Think of it as a disclosure, not a tax

Filing 5472 doesn’t mean you owe money. Most dormant or service LLCs with no U.S.-effectively-connected income owe $0 in tax — but still must file the form. The penalty is for not telling the IRS, not for owing.

What counts as a “reportable transaction”

This is where founders trip. A reportable transaction is broader than “sales.” It includes nearly any money or value that moved between you and your LLC during the year:

  • Capital you put in. Wiring $5,000 to open the company’s bank account is a reportable contribution.
  • Money you take out. Distributions, owner draws, or paying yourself back.
  • Expenses you paid personally on the company’s behalf, and the company reimbursed.
  • Loans in either direction, and interest on them.
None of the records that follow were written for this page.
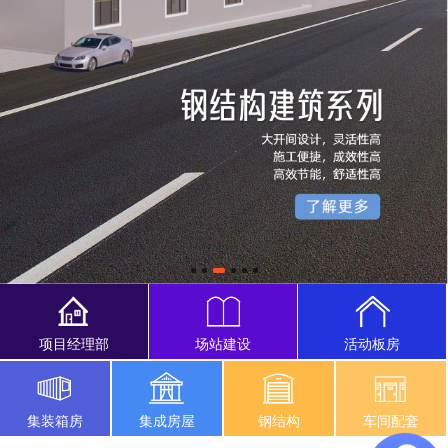
项目经理部
场站建设
活动板房
集装箱房
集成房屋
钢结构
车间配套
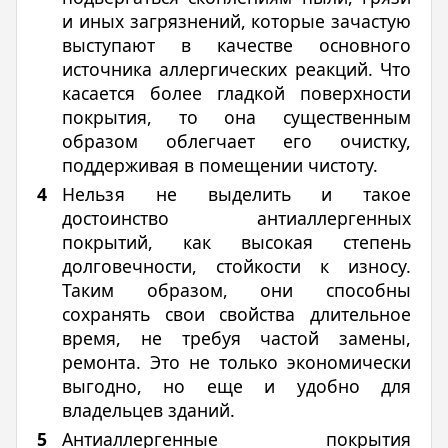
и иных загрязнений, которые зачастую
выступают в качестве основного
источника аллергических реакций. Что
касается более гладкой поверхности
покрытия, то она существенным
образом облегчает его очистку,
поддерживая в помещении чистоту.
Нельзя не выделить и такое
достоинство антиаллергенных
покрытий, как высокая степень
долговечности, стойкости к износу.
Таким образом, они способны
сохранять свои свойства длительное
время, не требуя частой замены,
ремонта. Это не только экономически
выгодно, но еще и удобно для
владельцев зданий.
Антиаллергенные покрытия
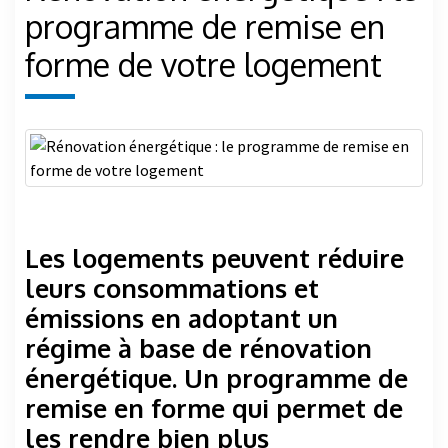
programme de remise en
forme de votre logement
Les logements peuvent réduire
leurs consommations et
émissions en adoptant un
régime à base de rénovation
énergétique. Un programme de
remise en forme qui permet de
les rendre bien plus
performants et séduisants aux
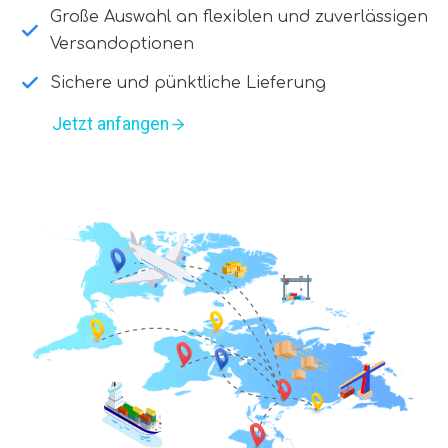
Große Auswahl an flexiblen und zuverlässigen
Versandoptionen
Sichere und pünktliche Lieferung
Jetzt anfangen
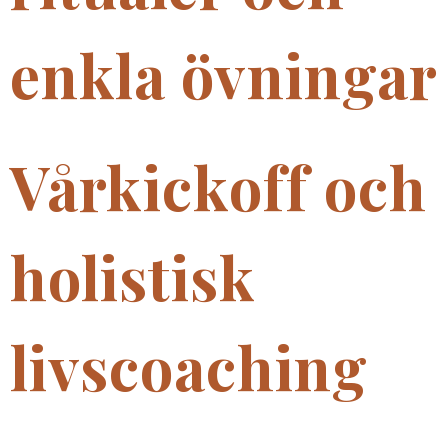
enkla övningar
Vårkickoff och
holistisk
livscoaching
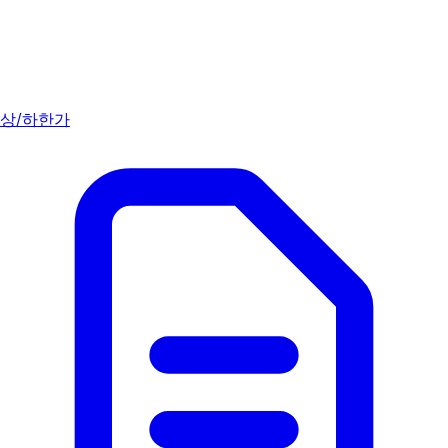
상/하한가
The practical upshot: if your LLC has a bank account that you funded, you almost certainly have at least one reportable transaction — which is why “my company was dormant” is not a reason to skip the filing.

Deadlines and extensions

For a calendar-year LLC, Form 5472 with the pro-forma 1120 is due April 15 of the following year. If your LLC uses a different fiscal year, it’s the 15th day of the fourth month after year-end.

You can extend the deadline to October 15 by filing Form 7004 before the original due date. The extension is automatic — you don’t need a reason — but it must be filed on time to count. An extension to file is not an extension to pay, though for most disregarded LLCs there’s no tax due anyway.

$25,000
is the minimum penalty for filing Form 5472 late, incompletely, or not at all — assessed per form, per year, with no income threshold.

The $25,000 penalty, and how it compounds

The penalty for a late or incomplete 5472 starts at $25,000 per year, per company. If the IRS sends a notice and you don’t fix it within 90 days, an additional $25,000 can accrue for each 30-day period the failure continues. Because the form has been required since 2017, founders who never knew about it can face stacked penalties across multiple years at once.

There is relief. The IRS offers reasonable-cause abatement, and first-time filers who come forward voluntarily often have penalties reduced or removed — but it’s a process, and it’s far cheaper to simply file on time. If you’ve already missed a year, don’t wait for a notice; a proactive late filing with a reasonable-cause statement is the strongest position.

How to file when you live abroad

Three things make this filing awkward from outside the U.S., and each has a clean answer:

  1. You need an EIN, not an SSN. The LLC files under its own Employer Identification Number. You can get one as a foreign owner without a Social Security Number — it just can’t be done through the online tool.
  2. It can’t be e-filed. The 5472 + pro-forma 1120 package must be mailed or faxed to a specific IRS unit in Ogden, Utah. Keep proof of mailing.
  3. The forms reference each other. The 1120 has to be marked “foreign-owned U.S. DE” and attached correctly, or the IRS treats it as not filed.

This is exactly the filing ForeignFile prepares and mails for you through foreignfile.tax — the status then shows up on your compliance dashboard, so you can see it move from due to filed without tracking an envelope across the Atlantic.


Common questions

My LLC made no money. Do I still file?

Almost certainly yes. The trigger is a reportable transaction, not profit — and funding the company's bank account is a reportable transaction. Dormant doesn't mean exempt.

I have a multi-member LLC. Does this apply?

No — a multi-member LLC is a partnership by default and files Form 1065 instead. Different form, different deadline. See our partnership guide.

Can I file it myself?

You can. The forms are short, but the failure modes (wrong attachment, missing the "foreign-owned DE" marking, mailing to the wrong unit) are what trigger penalties. If you're confident, file early so you have time to fix a rejection.

This resource is general information for non-U.S. owners of U.S. LLCs and was reviewed for accuracy in Jun 12, 2026. It is not legal or tax advice for your specific situation. Penalty figures are illustrative maximums published by the relevant agencies.